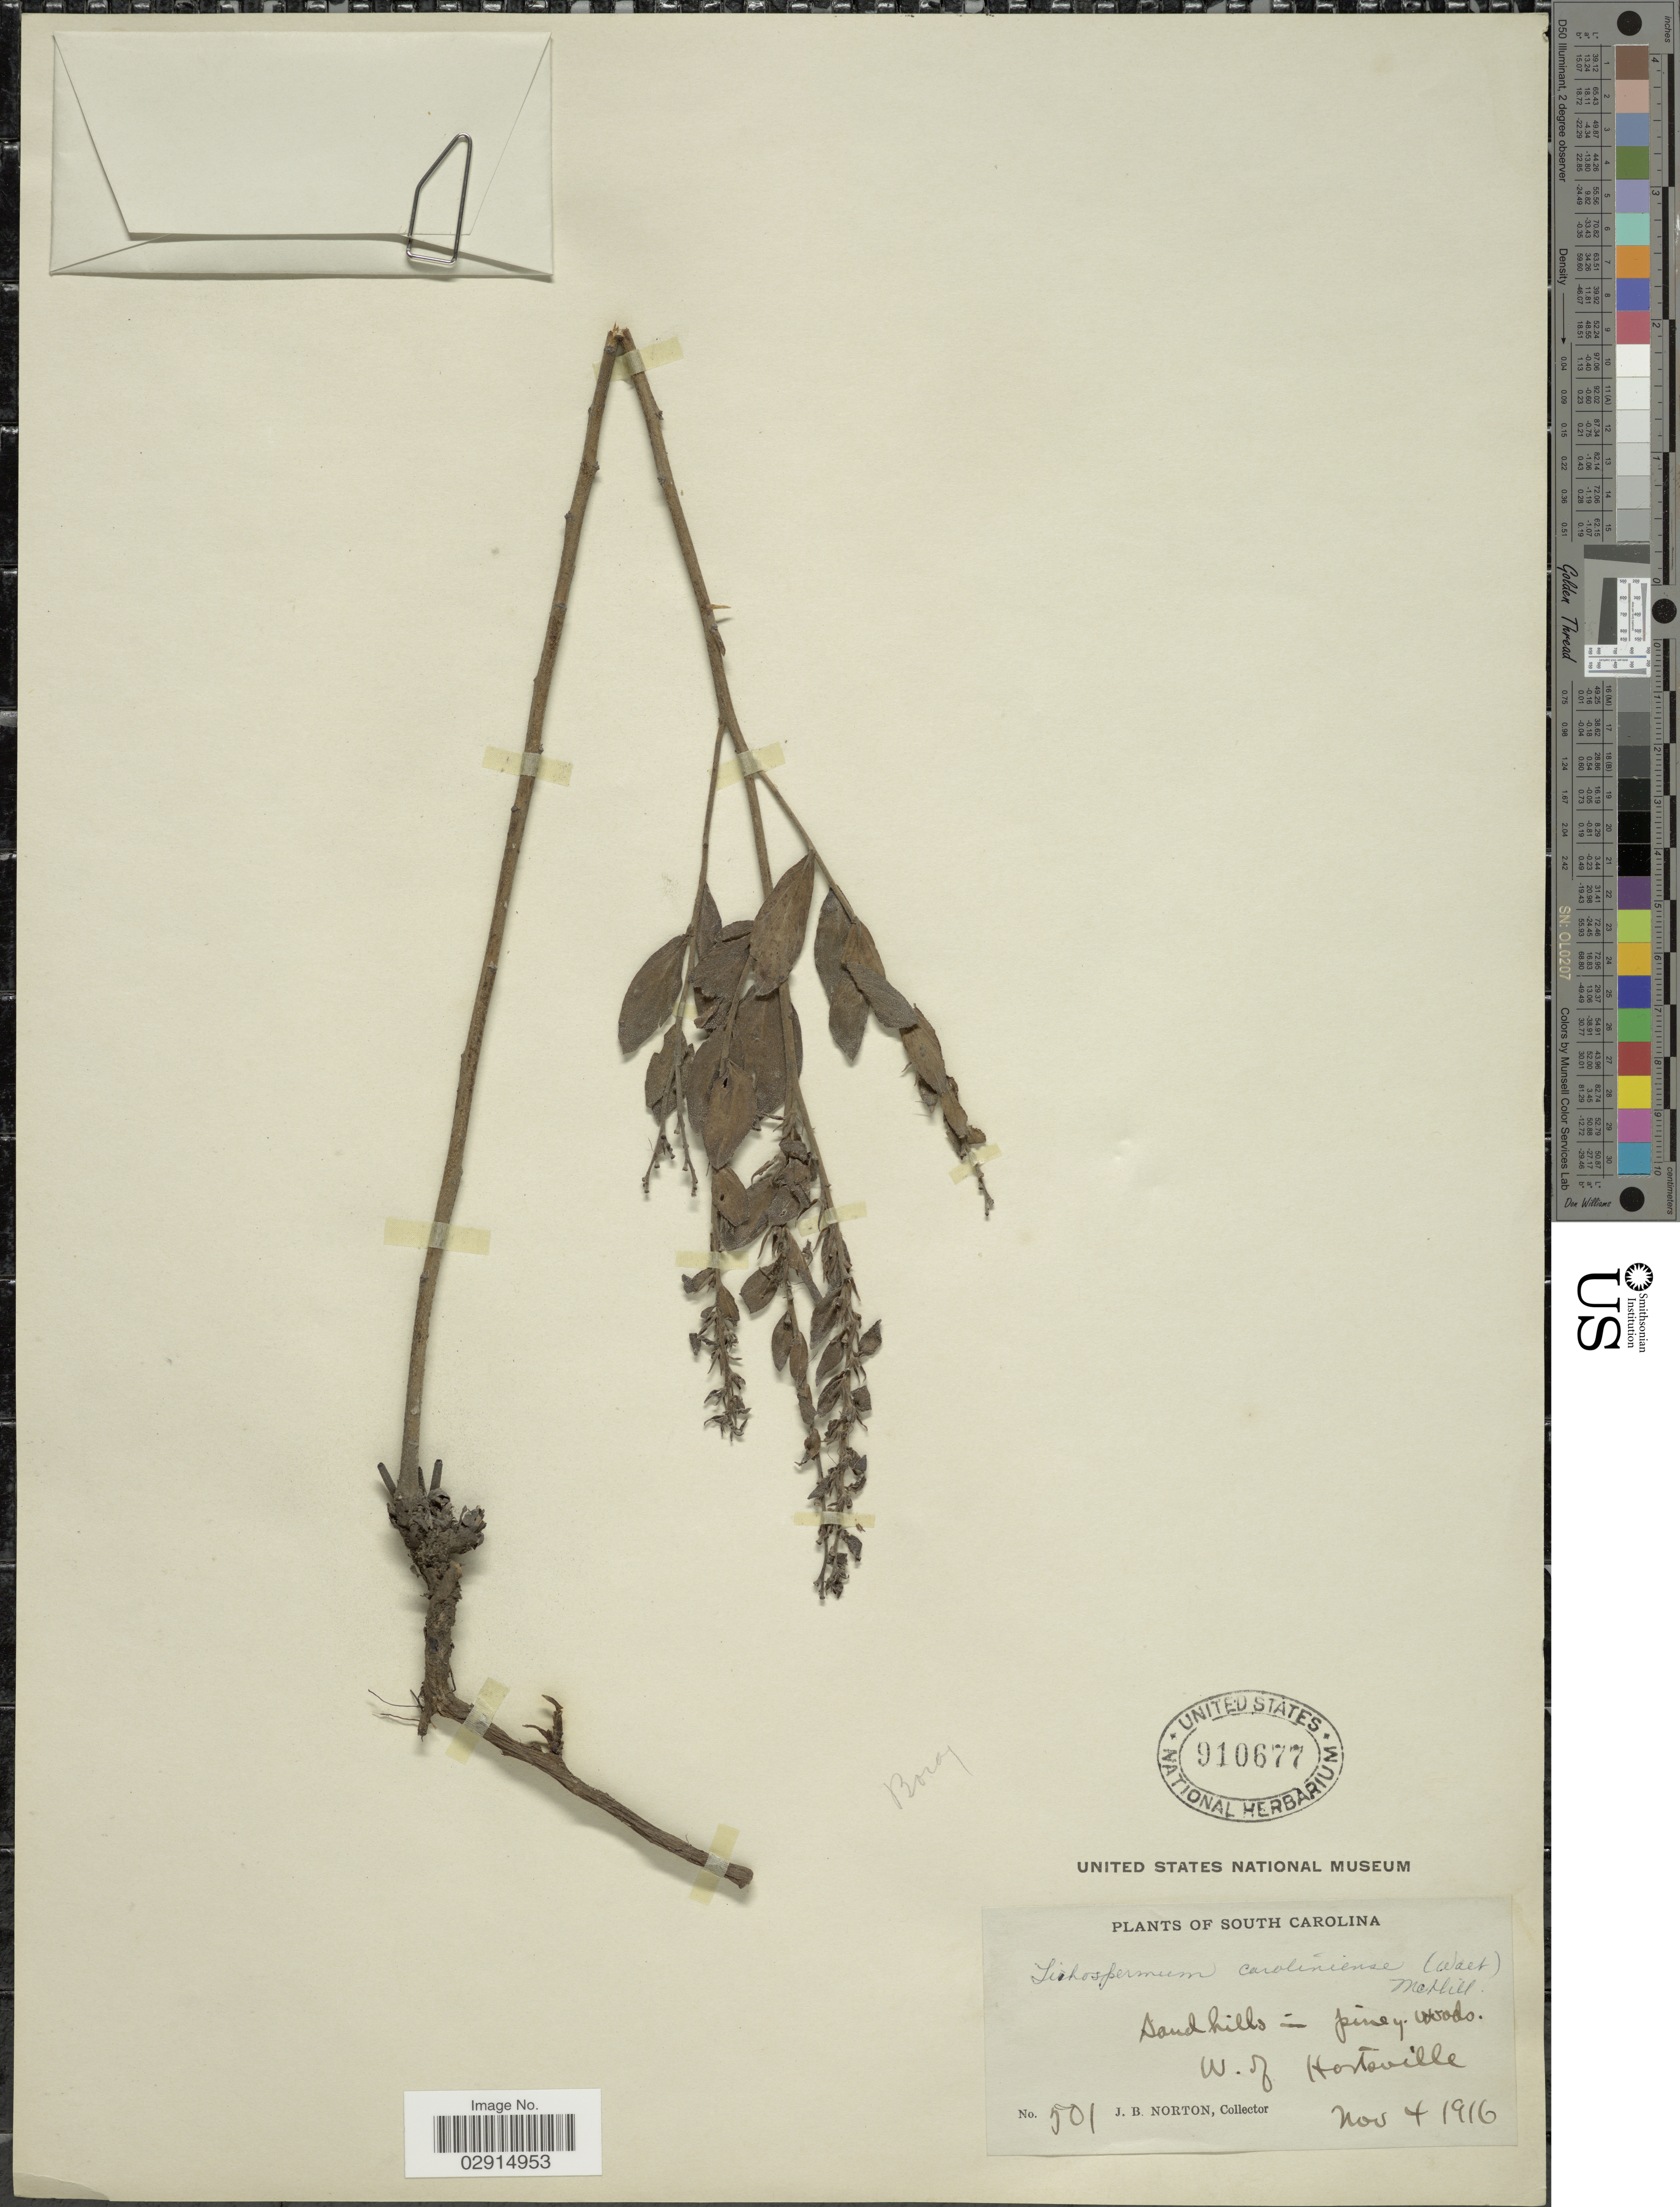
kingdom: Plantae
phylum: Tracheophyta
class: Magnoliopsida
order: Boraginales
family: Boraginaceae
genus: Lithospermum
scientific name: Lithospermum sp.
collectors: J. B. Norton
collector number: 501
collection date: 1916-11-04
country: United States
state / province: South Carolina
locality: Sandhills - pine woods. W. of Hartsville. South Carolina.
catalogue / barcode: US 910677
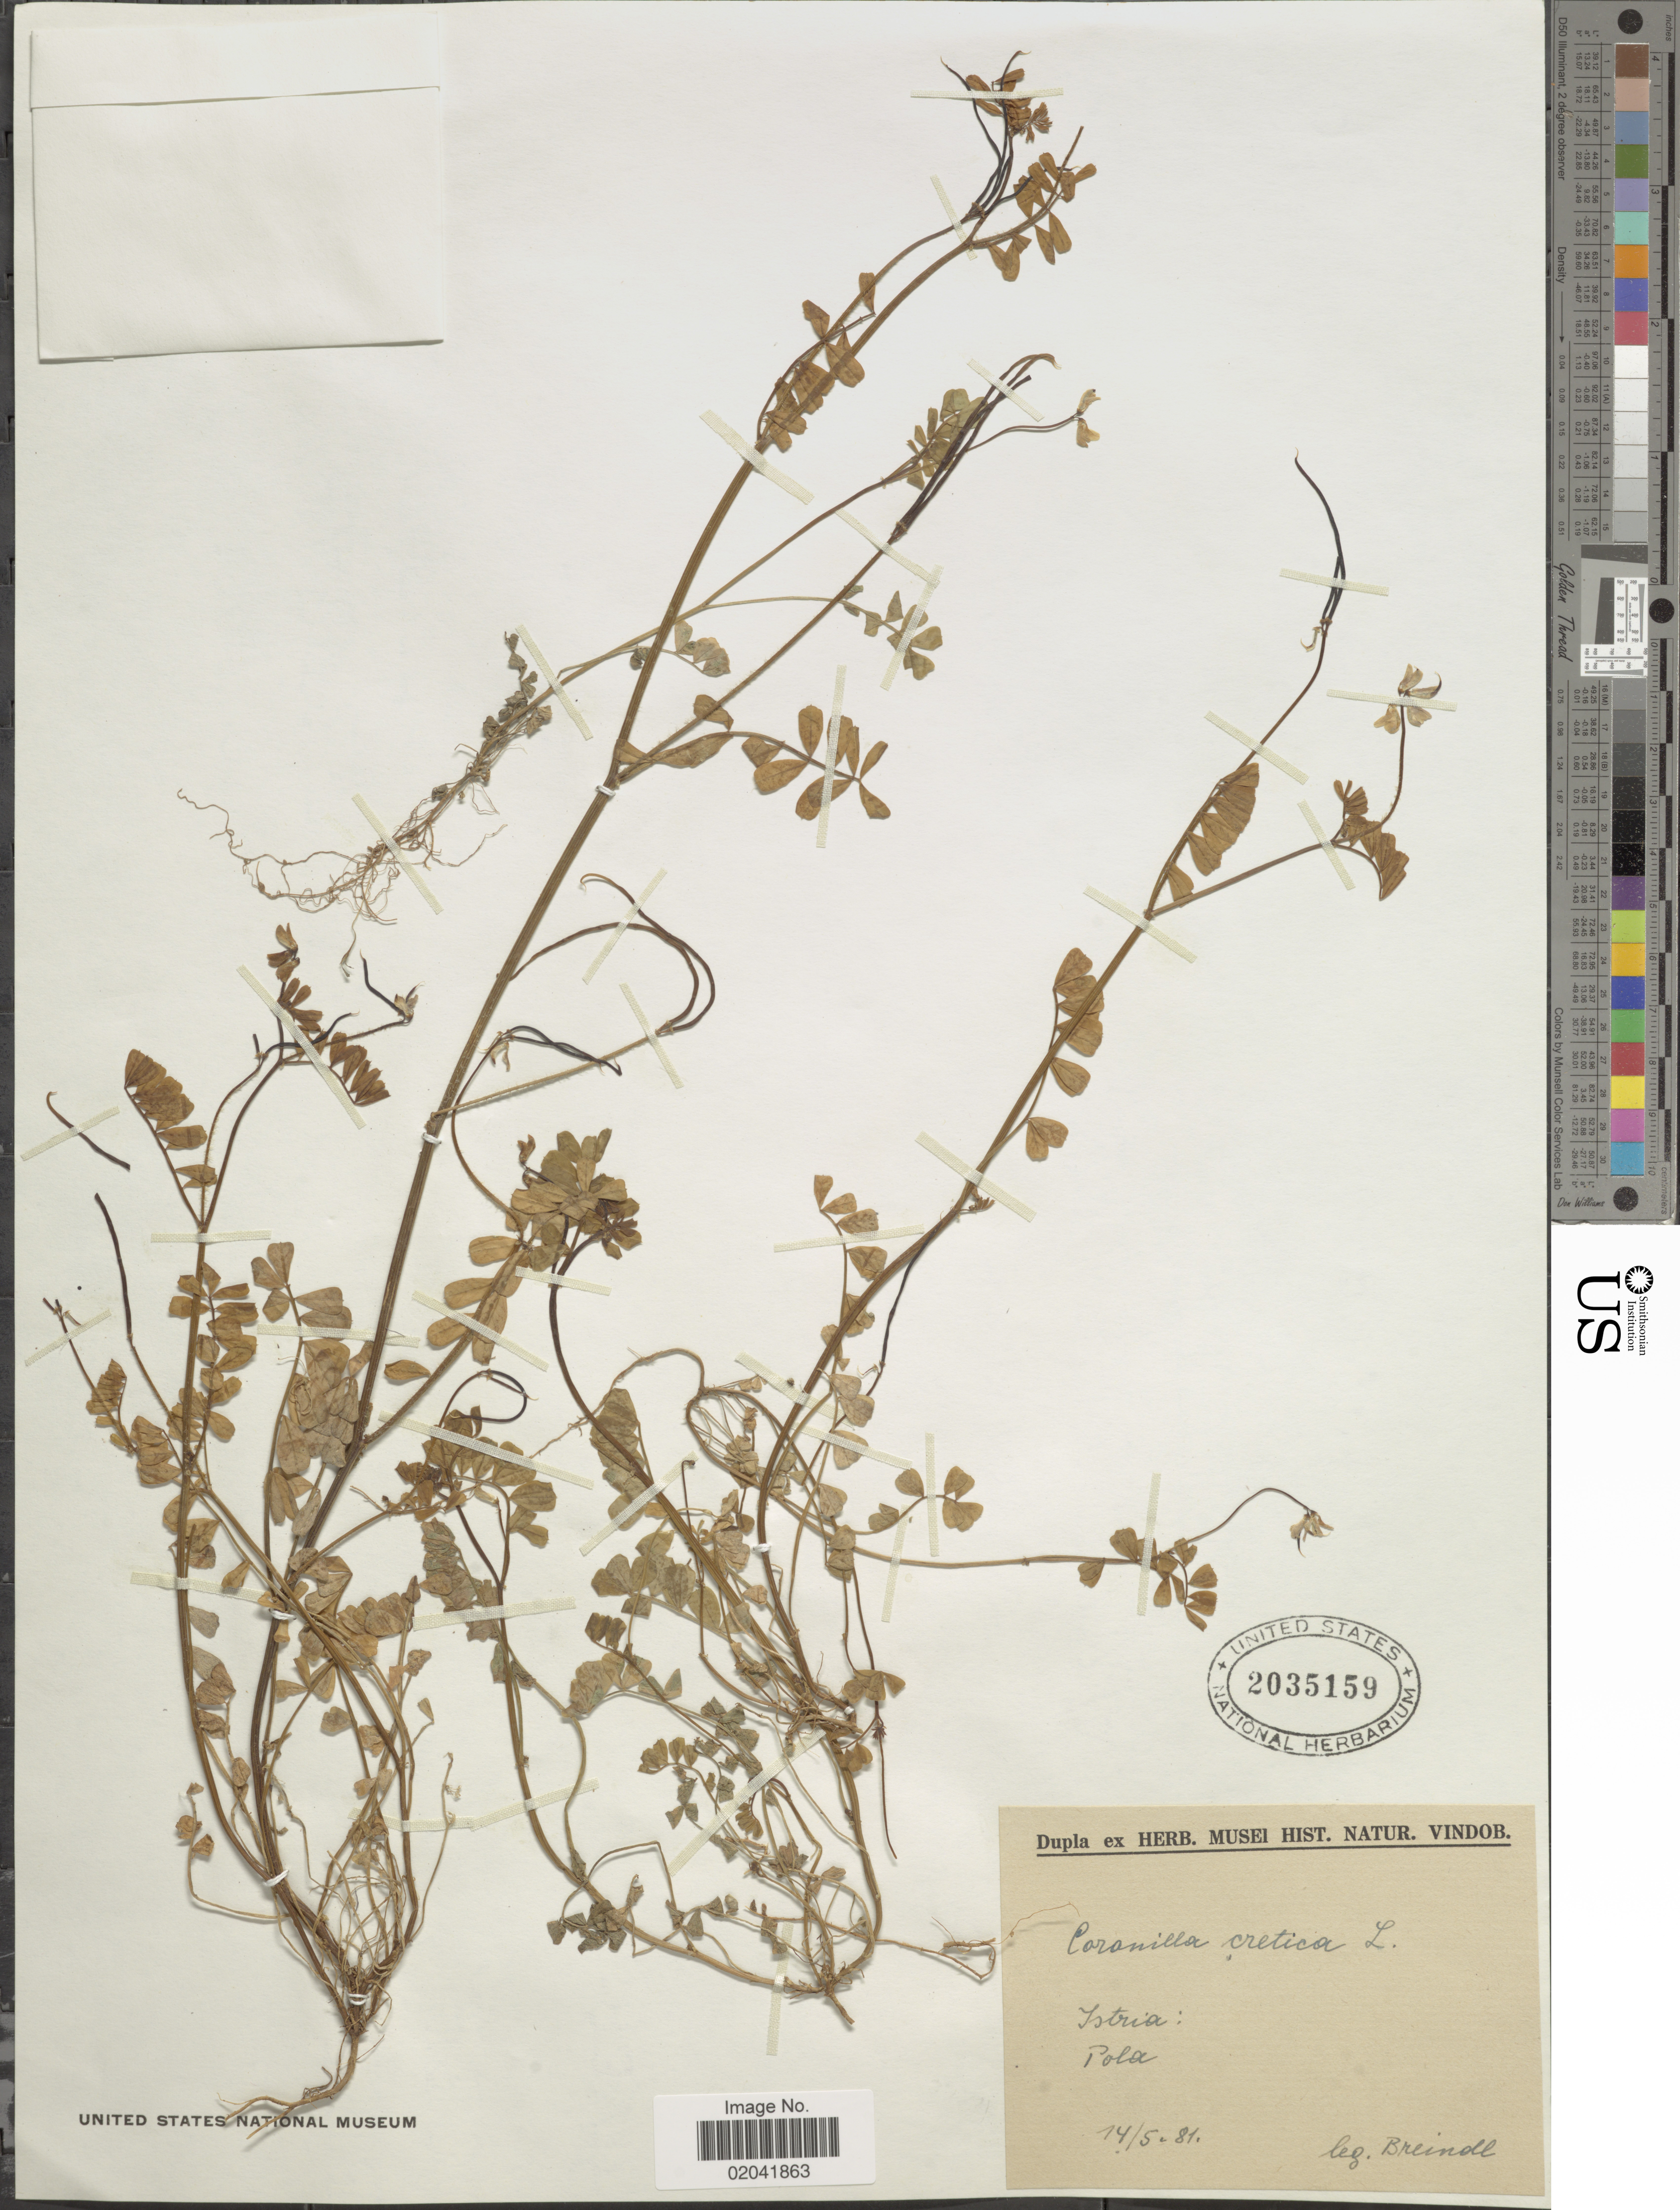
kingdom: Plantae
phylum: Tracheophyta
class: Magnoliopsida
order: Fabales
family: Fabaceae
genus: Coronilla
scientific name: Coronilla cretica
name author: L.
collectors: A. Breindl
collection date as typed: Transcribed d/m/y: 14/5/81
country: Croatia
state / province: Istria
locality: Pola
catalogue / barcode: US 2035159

• [GOAL OF THE EXERCISE] Render every line of the entries above as a Markdown table with the columns Row and Line, numbering each row and skipping blank lines. Omit the pictures.

• [RESULT FOR THIS EXERCISE]
| Row | Line |
|---|---|
| 1 | kingdom: Plantae |
| 2 | phylum: Tracheophyta |
| 3 | class: Magnoliopsida |
| 4 | order: Boraginales |
| 5 | family: Boraginaceae |
| 6 | genus: Lithospermum |
| 7 | scientific name: Lithospermum sp. |
| 8 | collectors: J. B. Norton |
| 9 | collector number: 501 |
| 10 | collection date: 1916-11-04 |
| 11 | country: United States |
| 12 | state / province: South Carolina |
| 13 | locality: Sandhills - pine woods. W. of Hartsville. South Carolina. |
| 14 | catalogue / barcode: US 910677 |
| 15 | kingdom: Plantae |
| 16 | phylum: Tracheophyta |
| 17 | class: Magnoliopsida |
| 18 | order: Fabales |
| 19 | family: Fabaceae |
| 20 | genus: Coronilla |
| 21 | scientific name: Coronilla cretica |
| 22 | name author: L. |
| 23 | collectors: A. Breindl |
| 24 | collection date as typed: Transcribed d/m/y: 14/5/81 |
| 25 | country: Croatia |
| 26 | state / province: Istria |
| 27 | locality: Pola |
| 28 | catalogue / barcode: US 2035159 |